RECORDED DATA:
....

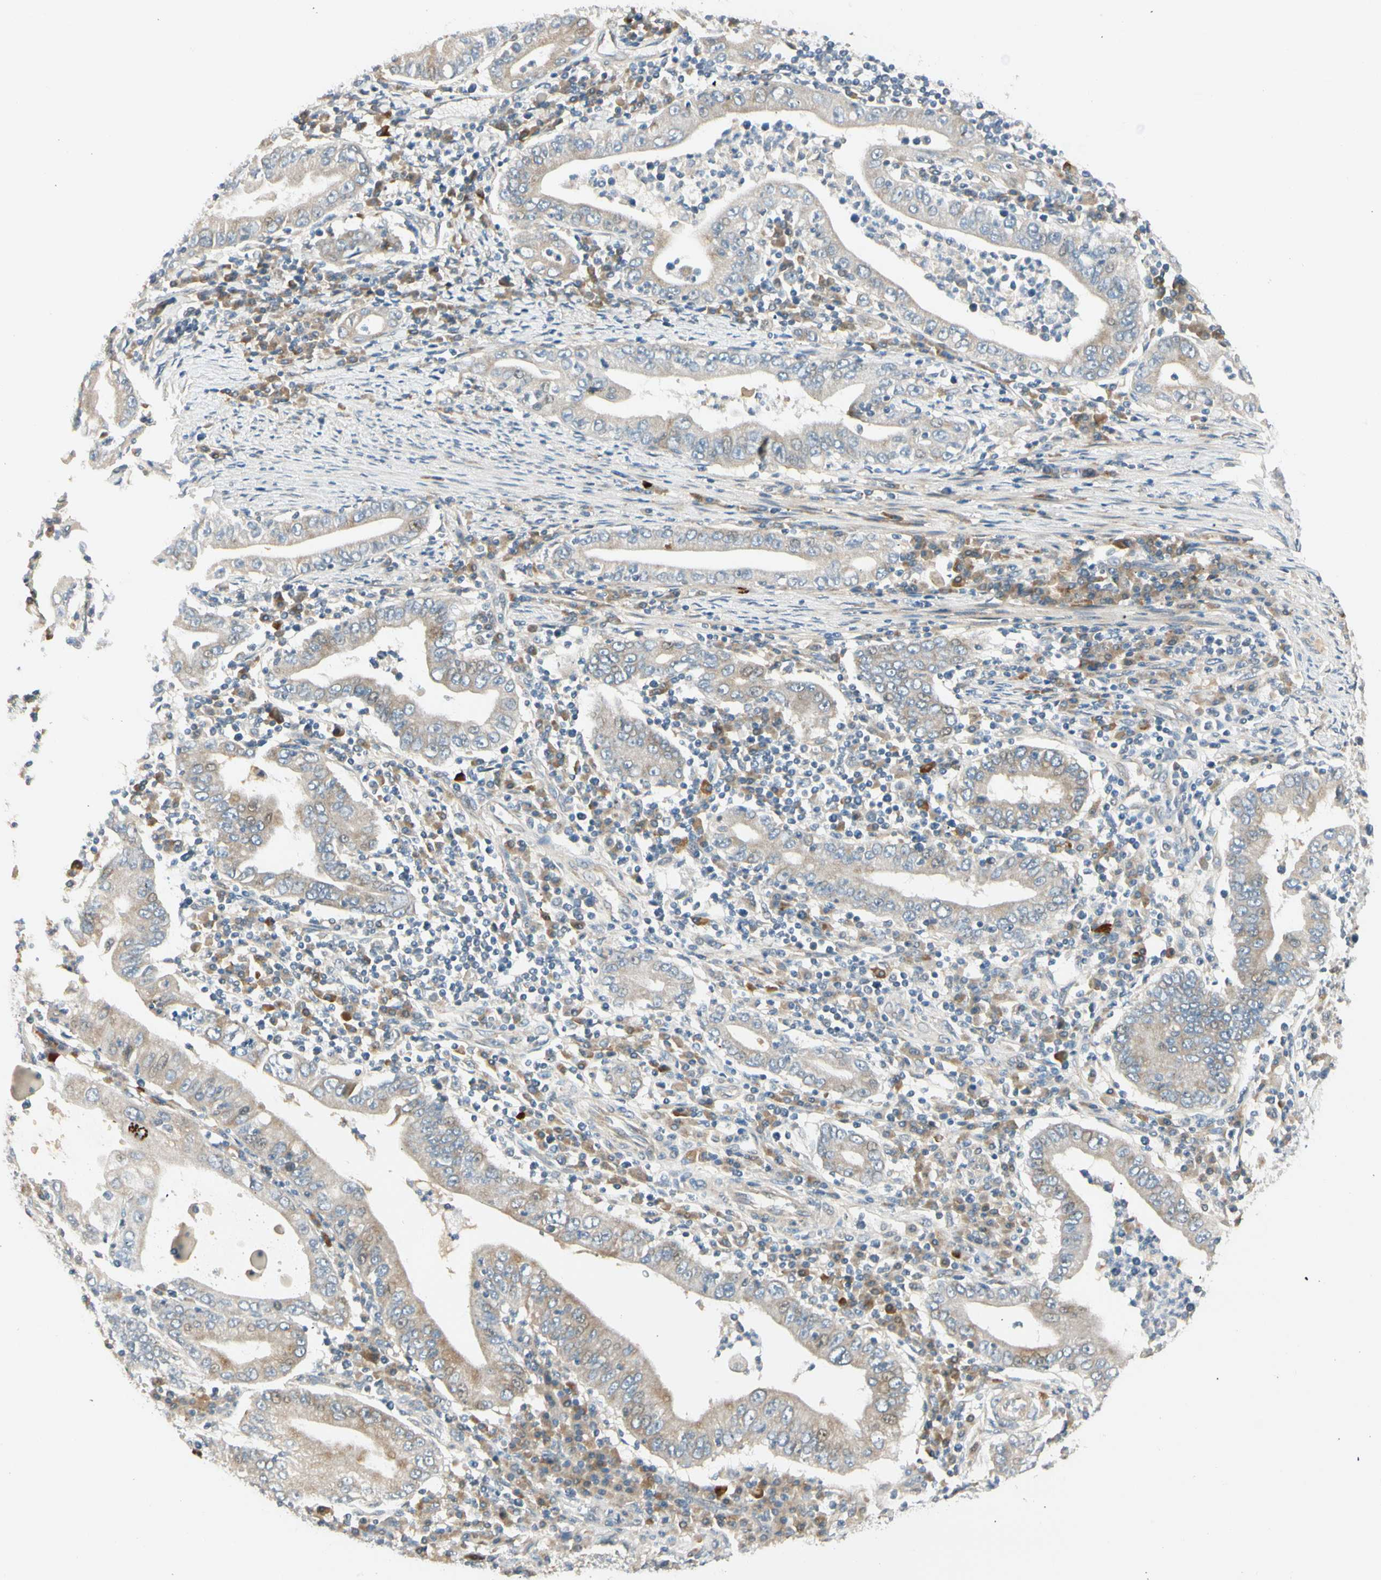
{"staining": {"intensity": "weak", "quantity": ">75%", "location": "cytoplasmic/membranous"}, "tissue": "stomach cancer", "cell_type": "Tumor cells", "image_type": "cancer", "snomed": [{"axis": "morphology", "description": "Normal tissue, NOS"}, {"axis": "morphology", "description": "Adenocarcinoma, NOS"}, {"axis": "topography", "description": "Esophagus"}, {"axis": "topography", "description": "Stomach, upper"}, {"axis": "topography", "description": "Peripheral nerve tissue"}], "caption": "High-power microscopy captured an immunohistochemistry (IHC) image of adenocarcinoma (stomach), revealing weak cytoplasmic/membranous positivity in approximately >75% of tumor cells.", "gene": "PCDHB15", "patient": {"sex": "male", "age": 62}}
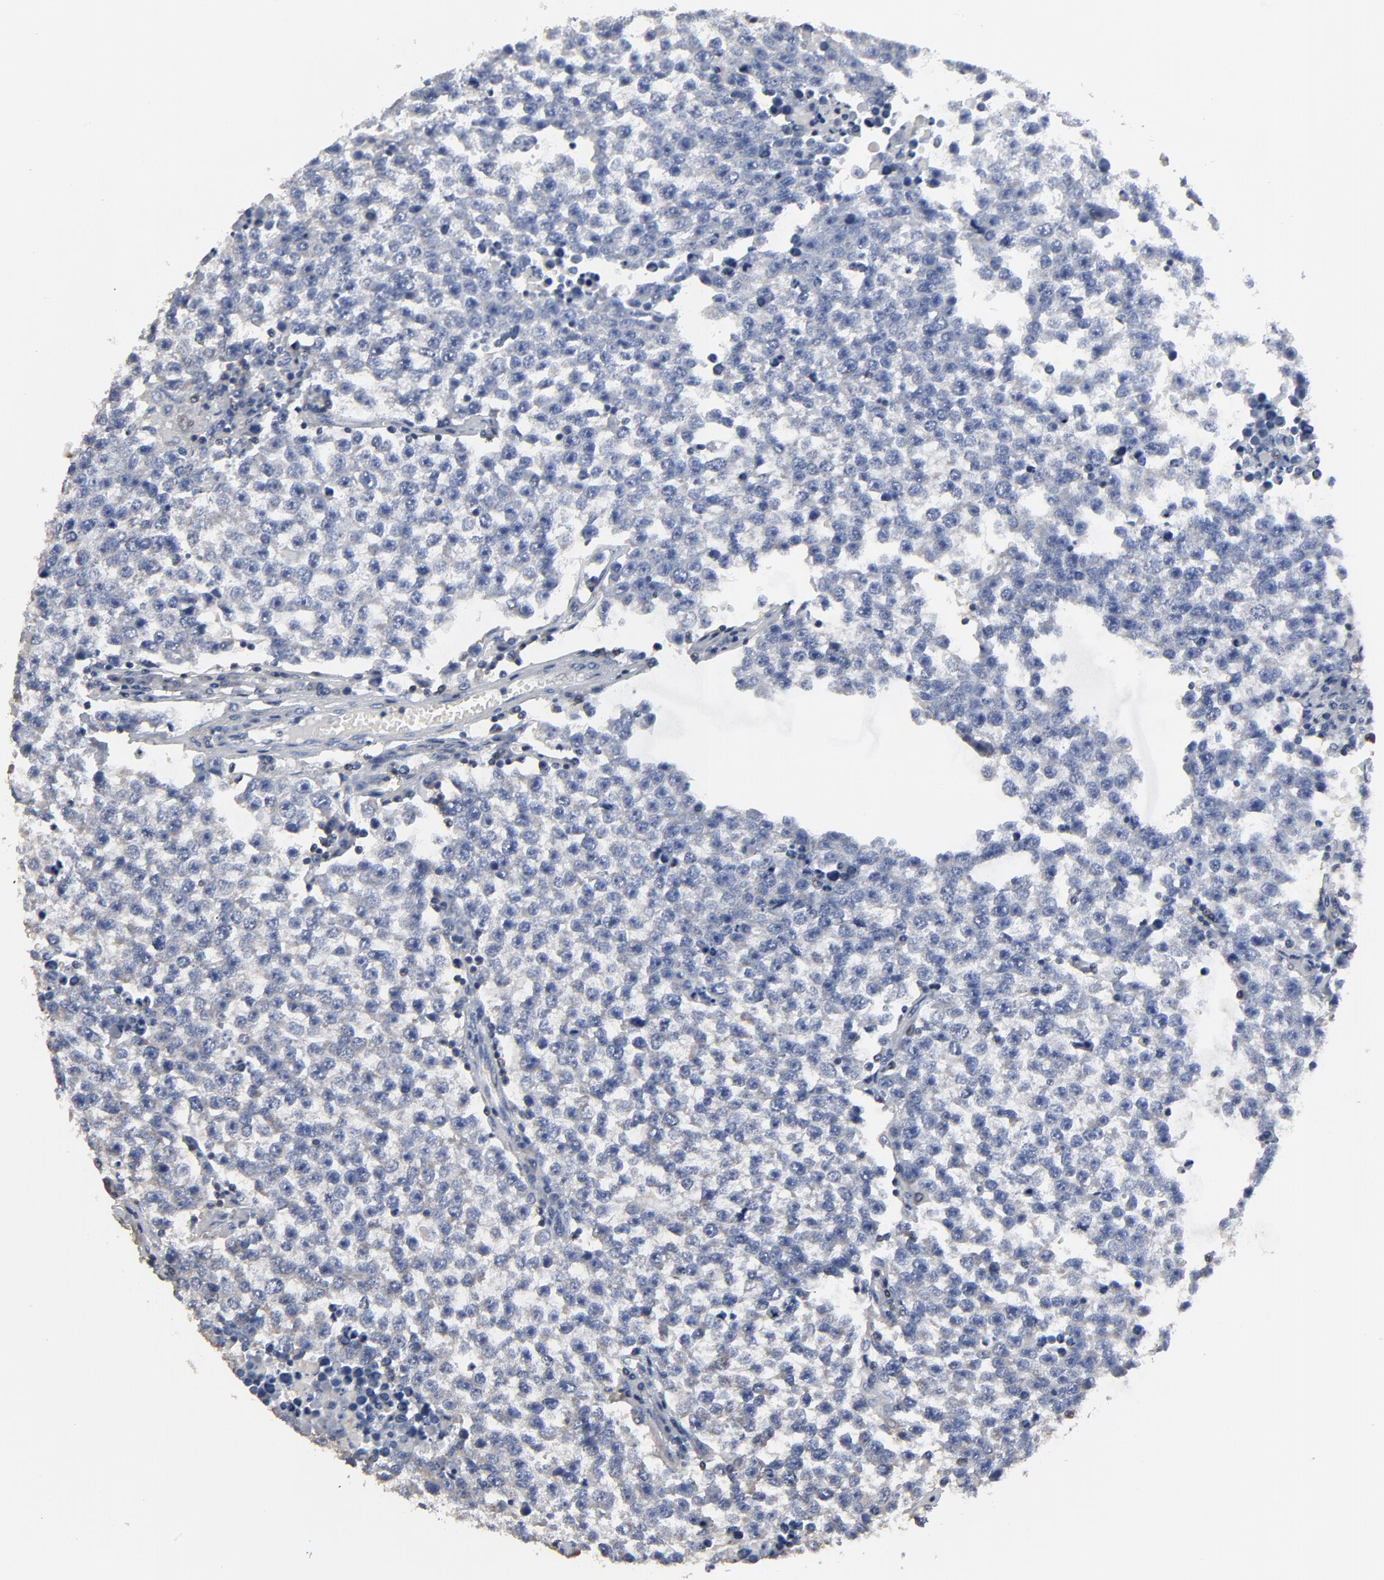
{"staining": {"intensity": "negative", "quantity": "none", "location": "none"}, "tissue": "testis cancer", "cell_type": "Tumor cells", "image_type": "cancer", "snomed": [{"axis": "morphology", "description": "Seminoma, NOS"}, {"axis": "topography", "description": "Testis"}], "caption": "Immunohistochemical staining of testis cancer (seminoma) displays no significant staining in tumor cells.", "gene": "SKAP1", "patient": {"sex": "male", "age": 36}}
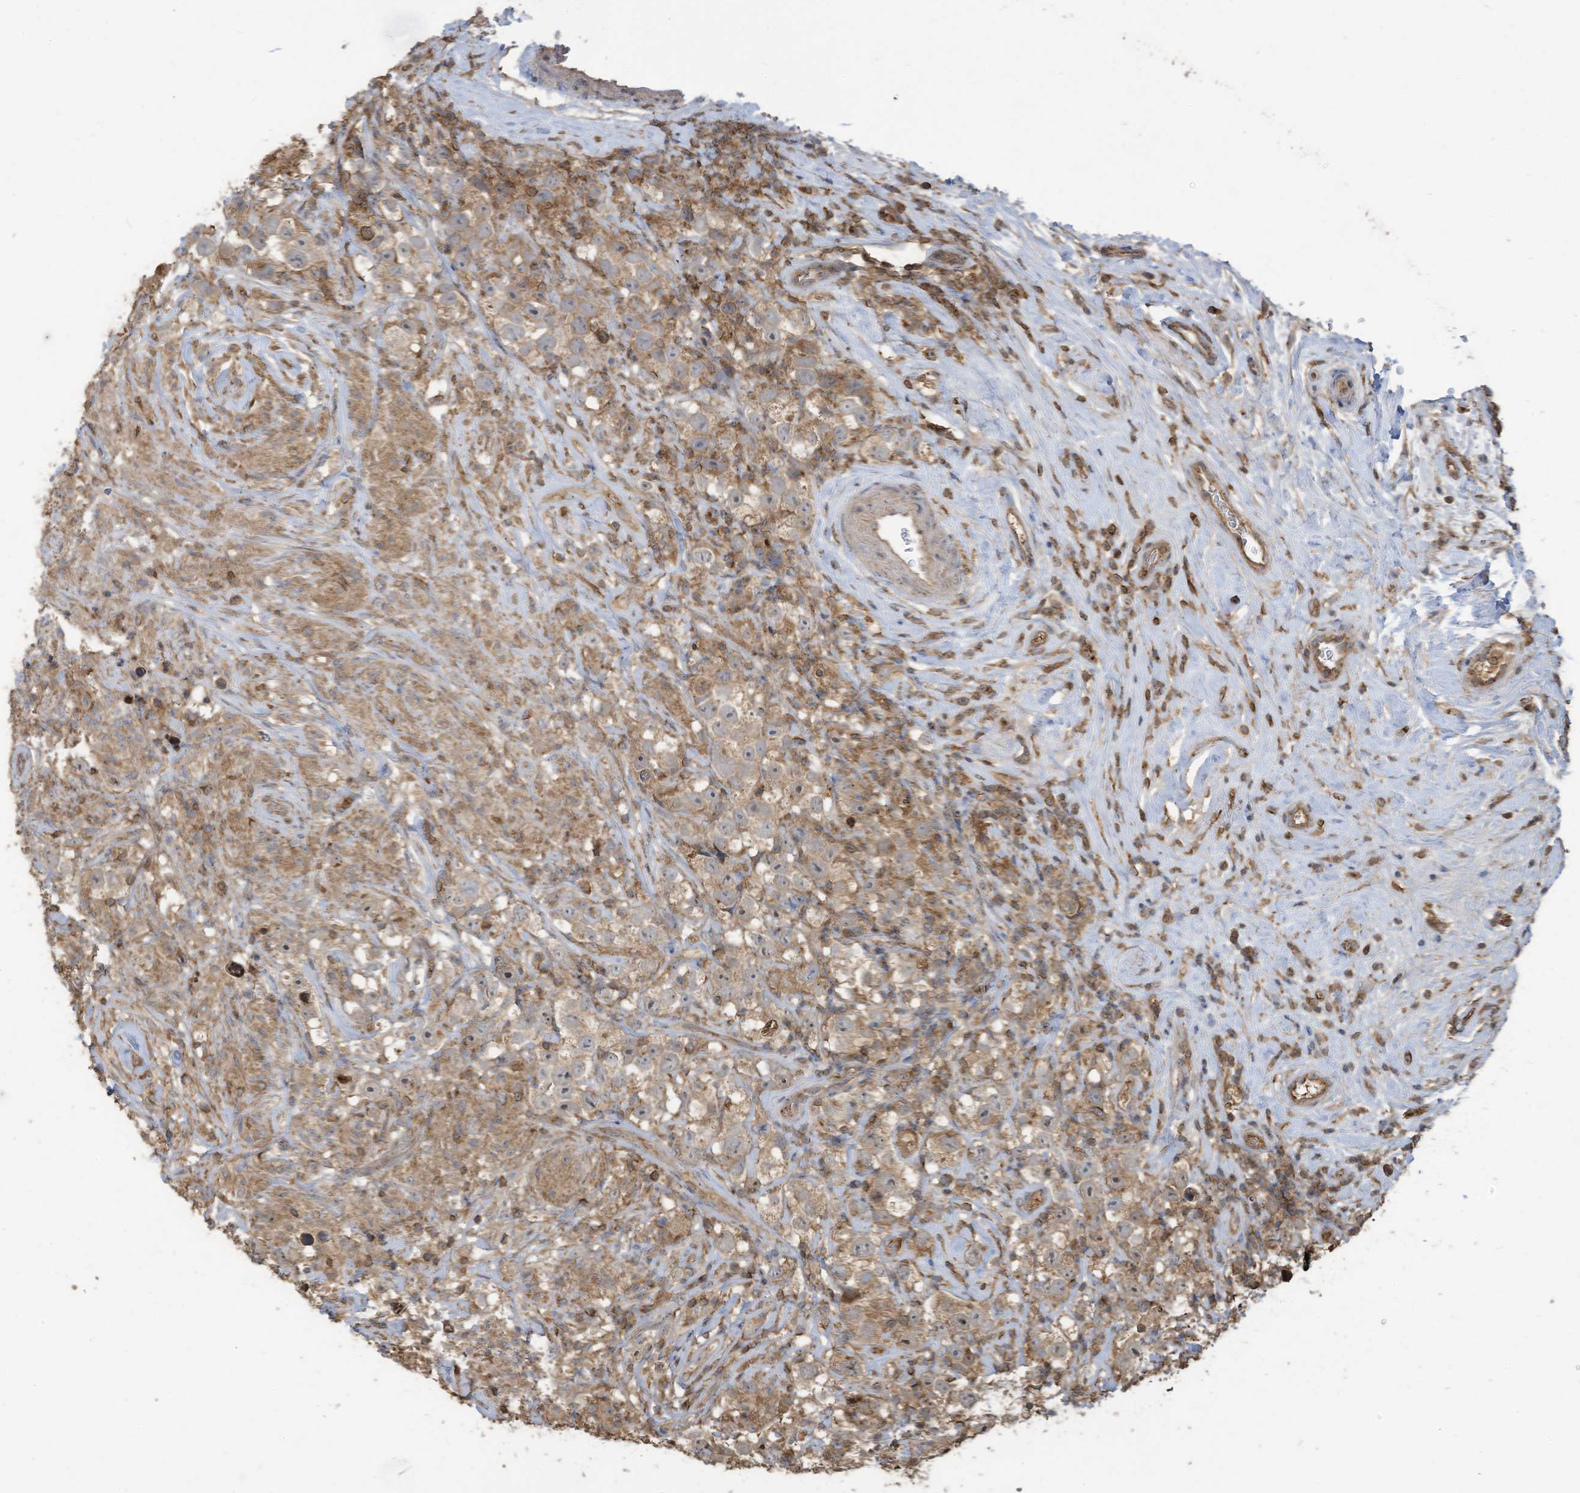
{"staining": {"intensity": "weak", "quantity": ">75%", "location": "cytoplasmic/membranous"}, "tissue": "testis cancer", "cell_type": "Tumor cells", "image_type": "cancer", "snomed": [{"axis": "morphology", "description": "Seminoma, NOS"}, {"axis": "topography", "description": "Testis"}], "caption": "Immunohistochemistry (DAB (3,3'-diaminobenzidine)) staining of testis seminoma exhibits weak cytoplasmic/membranous protein positivity in approximately >75% of tumor cells.", "gene": "COX10", "patient": {"sex": "male", "age": 49}}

....

PROBLEM TO WORK ON: The string "Testis" marks the lines to copy; report each of them from the data above.

OUTPUT OF THE TASK:
{"staining": {"intensity": "negative", "quantity": "none", "location": "none"}, "tissue": "testis cancer", "cell_type": "Tumor cells", "image_type": "cancer", "snomed": [{"axis": "morphology", "description": "Seminoma, NOS"}, {"axis": "topography", "description": "Testis"}], "caption": "Immunohistochemical staining of testis cancer (seminoma) displays no significant staining in tumor cells.", "gene": "SKAP1", "patient": {"sex": "male", "age": 36}}
{"staining": {"intensity": "weak", "quantity": ">75%", "location": "cytoplasmic/membranous"}, "tissue": "testis cancer", "cell_type": "Tumor cells", "image_type": "cancer", "snomed": [{"axis": "morphology", "description": "Seminoma, NOS"}, {"axis": "topography", "description": "Testis"}], "caption": "Immunohistochemistry (DAB (3,3'-diaminobenzidine)) staining of testis seminoma exhibits weak cytoplasmic/membranous protein positivity in approximately >75% of tumor cells.", "gene": "COX10", "patient": {"sex": "male", "age": 49}}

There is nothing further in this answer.